DEPARTMENT of Agriculture personnel conduct dog vaccination to prevent the spread of rabies. (Photo by Dr. Pacifico Lumauag III/DA-6)

By: Emme Rose Santiagudo

A MEMBER of the Iloilo City Council declared a rabies outbreak in the city due to the sudden spike in infections.

In her committee report delivered during their regular session on Sept 4, 2018, Councilor Candice Magdalane Tupas said that “there is already a rabies outbreak/emergency as the number of cases shot up from zero for the past 10 years to ten cases in a span of a few months.”

“There has been an increase in stray dogs in the city. In 2017, we have zero rabies cases but now we already have a human death case from Lanit. In fact, we were supposed to be proclaimed by DOH (Department of Health) as rabies-free but because of our human rabies case we didn’t pass,” Tupas added.

The report also said that from January to July 2018, the Regional Animal Disease Diagnostic Laboratory of the Department of Agriculture detected eight positive animal rabies cases in Iloilo City.

The shortage of anti-rabies is also a factor in the purported outbreak.

With the Iloilo City government running out of vaccines, the City Veterinarian’s (CVO) and Health Offices (CHO) must adopt a paradigm shift – addressing the source of the infection.

Tupas reported that the Sto. Rosario Health Center in City Proper district proposed the paradigm shift that focuses on the elimination of animals that could spread the deadly infection.

The health center is the designated animal bite center in the city.

“Paradigm shift meaning responsible pet ownership, decreasing the number of strays, and implementing the powers of City Veterinarian Office to actually terminate the strays,” Tupas said.

Aside from prevention and elimination of stray animals, the center also suggested animal population control and registration of pets so that the owner will be properly identified and held responsible for the treatment of animal bite victims.

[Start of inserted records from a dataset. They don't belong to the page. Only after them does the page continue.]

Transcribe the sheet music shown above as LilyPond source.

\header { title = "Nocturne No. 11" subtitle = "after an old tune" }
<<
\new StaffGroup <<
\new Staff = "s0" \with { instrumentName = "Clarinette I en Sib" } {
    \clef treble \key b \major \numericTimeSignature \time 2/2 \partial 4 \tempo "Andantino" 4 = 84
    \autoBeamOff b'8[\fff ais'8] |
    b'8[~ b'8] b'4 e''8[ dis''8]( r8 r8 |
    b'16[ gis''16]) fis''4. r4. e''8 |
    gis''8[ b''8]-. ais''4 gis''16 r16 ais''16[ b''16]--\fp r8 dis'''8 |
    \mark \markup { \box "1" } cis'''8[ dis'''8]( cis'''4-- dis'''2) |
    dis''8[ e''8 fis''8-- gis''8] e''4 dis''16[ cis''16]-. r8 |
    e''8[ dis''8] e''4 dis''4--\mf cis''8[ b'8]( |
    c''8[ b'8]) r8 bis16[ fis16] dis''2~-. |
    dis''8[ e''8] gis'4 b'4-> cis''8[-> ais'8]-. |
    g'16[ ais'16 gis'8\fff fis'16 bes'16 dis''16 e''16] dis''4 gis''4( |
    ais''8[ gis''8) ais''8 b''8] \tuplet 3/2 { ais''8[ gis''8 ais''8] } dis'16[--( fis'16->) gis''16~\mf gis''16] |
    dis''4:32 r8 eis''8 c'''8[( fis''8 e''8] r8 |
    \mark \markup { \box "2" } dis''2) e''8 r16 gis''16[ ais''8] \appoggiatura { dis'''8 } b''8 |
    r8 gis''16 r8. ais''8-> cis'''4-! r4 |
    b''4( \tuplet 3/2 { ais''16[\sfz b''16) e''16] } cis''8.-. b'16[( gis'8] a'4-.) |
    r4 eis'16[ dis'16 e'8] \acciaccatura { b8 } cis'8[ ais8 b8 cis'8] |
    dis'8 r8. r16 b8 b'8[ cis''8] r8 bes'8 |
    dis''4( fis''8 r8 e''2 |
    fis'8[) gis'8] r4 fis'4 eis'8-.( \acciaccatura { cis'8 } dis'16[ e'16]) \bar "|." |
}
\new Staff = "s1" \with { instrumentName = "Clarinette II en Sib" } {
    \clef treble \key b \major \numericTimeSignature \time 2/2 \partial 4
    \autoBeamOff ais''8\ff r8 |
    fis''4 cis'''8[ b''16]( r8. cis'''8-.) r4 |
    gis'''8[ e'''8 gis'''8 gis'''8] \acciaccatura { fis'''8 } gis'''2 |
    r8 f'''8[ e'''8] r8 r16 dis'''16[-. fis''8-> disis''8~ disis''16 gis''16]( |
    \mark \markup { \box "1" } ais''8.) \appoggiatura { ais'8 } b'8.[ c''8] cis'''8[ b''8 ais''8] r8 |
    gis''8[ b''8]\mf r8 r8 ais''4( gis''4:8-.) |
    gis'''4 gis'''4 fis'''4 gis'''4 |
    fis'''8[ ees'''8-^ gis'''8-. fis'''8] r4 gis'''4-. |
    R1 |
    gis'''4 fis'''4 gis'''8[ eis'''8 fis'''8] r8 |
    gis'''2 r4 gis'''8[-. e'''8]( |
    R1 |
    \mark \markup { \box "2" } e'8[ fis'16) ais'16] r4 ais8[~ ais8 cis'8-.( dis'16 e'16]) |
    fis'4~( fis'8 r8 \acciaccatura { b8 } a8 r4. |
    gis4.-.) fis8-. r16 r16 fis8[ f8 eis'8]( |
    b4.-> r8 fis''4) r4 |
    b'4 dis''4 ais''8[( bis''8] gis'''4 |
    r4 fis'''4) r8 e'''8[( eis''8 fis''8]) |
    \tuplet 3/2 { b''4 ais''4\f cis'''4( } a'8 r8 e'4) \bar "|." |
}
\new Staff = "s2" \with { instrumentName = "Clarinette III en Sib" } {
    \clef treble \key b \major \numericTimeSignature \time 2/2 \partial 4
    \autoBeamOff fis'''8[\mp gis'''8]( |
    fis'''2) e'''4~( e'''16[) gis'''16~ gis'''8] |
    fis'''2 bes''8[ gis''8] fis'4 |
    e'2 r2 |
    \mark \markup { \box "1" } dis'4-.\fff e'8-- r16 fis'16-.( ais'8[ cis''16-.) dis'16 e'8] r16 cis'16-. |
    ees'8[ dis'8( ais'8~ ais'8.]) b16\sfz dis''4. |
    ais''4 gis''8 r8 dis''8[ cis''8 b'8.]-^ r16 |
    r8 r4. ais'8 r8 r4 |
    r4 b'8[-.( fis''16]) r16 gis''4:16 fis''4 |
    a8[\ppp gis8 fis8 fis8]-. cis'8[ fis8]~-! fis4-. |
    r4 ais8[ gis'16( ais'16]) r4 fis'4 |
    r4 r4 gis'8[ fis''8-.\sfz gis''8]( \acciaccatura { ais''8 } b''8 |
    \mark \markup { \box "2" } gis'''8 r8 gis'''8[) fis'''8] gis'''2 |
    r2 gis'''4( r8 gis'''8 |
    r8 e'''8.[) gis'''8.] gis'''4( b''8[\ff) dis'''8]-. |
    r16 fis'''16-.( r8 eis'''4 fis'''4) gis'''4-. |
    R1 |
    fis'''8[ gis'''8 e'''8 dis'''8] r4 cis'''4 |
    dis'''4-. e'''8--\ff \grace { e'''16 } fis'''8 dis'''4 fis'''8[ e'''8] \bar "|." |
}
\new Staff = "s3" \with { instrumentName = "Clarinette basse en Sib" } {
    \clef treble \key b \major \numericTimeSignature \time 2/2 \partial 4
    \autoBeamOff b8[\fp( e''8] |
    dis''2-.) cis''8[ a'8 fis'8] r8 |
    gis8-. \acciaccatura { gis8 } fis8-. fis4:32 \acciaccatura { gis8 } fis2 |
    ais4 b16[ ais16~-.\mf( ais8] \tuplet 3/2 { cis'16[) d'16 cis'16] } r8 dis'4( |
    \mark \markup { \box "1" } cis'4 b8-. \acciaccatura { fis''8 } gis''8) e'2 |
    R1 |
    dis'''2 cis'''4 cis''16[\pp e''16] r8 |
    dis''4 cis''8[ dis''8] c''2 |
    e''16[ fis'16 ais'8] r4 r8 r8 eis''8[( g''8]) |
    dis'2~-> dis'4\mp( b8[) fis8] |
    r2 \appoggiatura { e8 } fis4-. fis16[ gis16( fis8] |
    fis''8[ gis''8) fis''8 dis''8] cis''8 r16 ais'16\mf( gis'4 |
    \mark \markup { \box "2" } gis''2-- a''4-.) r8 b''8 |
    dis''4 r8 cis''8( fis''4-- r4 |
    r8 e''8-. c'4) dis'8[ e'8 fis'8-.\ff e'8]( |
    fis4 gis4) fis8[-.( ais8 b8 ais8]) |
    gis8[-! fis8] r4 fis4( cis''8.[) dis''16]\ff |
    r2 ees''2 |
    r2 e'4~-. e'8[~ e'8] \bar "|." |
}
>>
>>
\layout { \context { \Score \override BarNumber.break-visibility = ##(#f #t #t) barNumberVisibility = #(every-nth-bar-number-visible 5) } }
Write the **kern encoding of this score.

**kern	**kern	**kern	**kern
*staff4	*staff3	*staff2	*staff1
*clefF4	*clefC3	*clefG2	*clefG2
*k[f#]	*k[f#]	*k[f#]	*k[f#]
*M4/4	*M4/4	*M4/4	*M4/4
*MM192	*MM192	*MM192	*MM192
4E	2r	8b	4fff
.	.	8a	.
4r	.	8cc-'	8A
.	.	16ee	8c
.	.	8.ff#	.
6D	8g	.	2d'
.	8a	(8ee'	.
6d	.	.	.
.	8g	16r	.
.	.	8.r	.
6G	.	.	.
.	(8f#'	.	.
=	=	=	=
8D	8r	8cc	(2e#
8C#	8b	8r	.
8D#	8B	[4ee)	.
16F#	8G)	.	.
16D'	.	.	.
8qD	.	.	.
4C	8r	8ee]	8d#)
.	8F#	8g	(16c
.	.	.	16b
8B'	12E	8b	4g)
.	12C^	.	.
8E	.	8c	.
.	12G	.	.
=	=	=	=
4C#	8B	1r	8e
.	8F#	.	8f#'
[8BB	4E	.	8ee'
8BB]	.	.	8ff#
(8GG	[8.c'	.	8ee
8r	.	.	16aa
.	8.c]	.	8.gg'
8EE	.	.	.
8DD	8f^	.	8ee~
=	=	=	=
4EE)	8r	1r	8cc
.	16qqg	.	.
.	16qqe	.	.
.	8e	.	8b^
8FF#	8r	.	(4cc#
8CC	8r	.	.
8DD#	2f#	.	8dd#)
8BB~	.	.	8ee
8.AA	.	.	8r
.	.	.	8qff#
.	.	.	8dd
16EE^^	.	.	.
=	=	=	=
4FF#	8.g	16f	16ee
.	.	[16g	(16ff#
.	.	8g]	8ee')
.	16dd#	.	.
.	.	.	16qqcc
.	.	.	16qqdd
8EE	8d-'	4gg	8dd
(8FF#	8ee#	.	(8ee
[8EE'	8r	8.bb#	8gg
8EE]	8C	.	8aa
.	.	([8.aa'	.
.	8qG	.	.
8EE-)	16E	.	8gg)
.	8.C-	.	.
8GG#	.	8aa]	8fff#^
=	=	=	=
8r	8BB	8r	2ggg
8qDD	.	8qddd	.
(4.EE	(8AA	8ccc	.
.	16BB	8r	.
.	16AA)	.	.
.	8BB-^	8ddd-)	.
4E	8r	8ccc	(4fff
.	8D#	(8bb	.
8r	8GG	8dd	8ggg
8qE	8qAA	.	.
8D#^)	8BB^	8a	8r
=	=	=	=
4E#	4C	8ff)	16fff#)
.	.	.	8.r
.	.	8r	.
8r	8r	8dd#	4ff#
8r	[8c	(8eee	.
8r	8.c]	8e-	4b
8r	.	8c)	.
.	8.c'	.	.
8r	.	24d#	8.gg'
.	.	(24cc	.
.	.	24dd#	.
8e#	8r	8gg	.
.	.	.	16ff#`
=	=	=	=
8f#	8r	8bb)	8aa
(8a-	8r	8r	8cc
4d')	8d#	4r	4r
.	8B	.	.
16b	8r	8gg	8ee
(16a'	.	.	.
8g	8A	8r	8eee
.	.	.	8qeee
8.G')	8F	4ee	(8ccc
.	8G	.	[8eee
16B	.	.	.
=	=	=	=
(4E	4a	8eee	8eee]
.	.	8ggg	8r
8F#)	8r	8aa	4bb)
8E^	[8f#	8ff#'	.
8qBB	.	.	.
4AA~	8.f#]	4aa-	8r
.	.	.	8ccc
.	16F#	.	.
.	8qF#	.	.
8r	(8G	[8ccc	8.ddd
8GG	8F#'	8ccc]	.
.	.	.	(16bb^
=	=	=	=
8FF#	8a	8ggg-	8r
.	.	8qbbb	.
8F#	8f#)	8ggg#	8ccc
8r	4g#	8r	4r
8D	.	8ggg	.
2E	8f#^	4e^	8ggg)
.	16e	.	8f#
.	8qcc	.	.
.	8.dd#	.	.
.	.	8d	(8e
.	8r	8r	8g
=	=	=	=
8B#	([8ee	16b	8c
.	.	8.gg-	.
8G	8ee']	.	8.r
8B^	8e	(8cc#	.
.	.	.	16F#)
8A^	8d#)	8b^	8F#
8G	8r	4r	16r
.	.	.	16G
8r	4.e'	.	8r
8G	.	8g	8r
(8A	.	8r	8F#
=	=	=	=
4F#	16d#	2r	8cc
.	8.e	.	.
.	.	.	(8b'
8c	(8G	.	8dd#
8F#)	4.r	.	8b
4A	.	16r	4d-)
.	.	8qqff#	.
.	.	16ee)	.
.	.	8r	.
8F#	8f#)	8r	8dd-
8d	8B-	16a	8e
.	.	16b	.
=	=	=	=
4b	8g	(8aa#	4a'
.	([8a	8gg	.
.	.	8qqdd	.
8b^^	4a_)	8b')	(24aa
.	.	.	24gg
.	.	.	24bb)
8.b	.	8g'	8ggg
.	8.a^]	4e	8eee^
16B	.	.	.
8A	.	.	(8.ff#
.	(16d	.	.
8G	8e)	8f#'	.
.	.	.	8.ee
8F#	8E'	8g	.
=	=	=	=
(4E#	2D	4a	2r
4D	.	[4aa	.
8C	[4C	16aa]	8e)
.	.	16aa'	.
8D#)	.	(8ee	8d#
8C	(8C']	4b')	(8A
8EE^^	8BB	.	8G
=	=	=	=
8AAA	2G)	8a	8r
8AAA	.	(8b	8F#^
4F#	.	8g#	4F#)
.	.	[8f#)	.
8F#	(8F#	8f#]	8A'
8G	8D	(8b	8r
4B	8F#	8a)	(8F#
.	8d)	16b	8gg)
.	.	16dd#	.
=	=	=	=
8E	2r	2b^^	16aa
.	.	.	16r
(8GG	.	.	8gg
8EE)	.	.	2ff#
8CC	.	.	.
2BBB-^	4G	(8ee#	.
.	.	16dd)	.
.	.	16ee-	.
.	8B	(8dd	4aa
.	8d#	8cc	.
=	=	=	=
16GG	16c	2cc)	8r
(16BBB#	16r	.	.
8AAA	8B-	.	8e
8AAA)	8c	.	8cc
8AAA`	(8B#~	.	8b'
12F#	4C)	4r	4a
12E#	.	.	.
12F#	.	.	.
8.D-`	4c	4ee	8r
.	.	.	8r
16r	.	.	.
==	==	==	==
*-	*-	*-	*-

It also encouraged responsible pet ownership through registration and vaccination of the animals and make pet owners liable for the rabies treatment of bite victims.

The strict implementation of the Human Rabies Act, especially provisions for the responsibilities of pet owners, should also be observed.

The Human Rabies act requires the pet owners to pay for the medical expenses of victims bitten by their pets.



The City Council recently revealed that the local government lacks anti-rabies vaccine.

The shortage is due to problems in the production of two types of rabies vaccines pre-qualified by the World Health Organization (WHO) – Rabipur and Verorab.

Last February, the Department of Health (DOH) issued a memorandum saying that Rabipur’s production was temporarily suspended and the supplies recalled from the market because of bacterial residues.

Verorab also suffered production failure due to shortage in raw materials.

With the vaccine shortage since February 2018, the Sto. Rosario Health Center can only give one free dose instead of four free doses.

Tupas explained that there is a higher compliance rate of 100% if the free dose is given on Day 3 after the bite, compared to the free dose on Day 1, which has an 8% compliance rate.

“The giving of vaccines is first come, first serve basis and depending on how the patient was bitten or the gravity of illness. The center is not able to follow up the patient when the free dose is given on Day 1, unlike when it is given on Day 3 wherein the center can keep track of patient records,” she added.

Based on her committee report, the vaccine brands are not interchangeable. Once they started to administer Verorab on Day 1, it must be the only type of vaccine used for the remaining days of treatment.

While other animal bite centers provide Speeda (another type of vaccine), once it is administered to the patient on Day 1, they cannot anymore avail of the Day 3 free dose of Verorab offered by the center.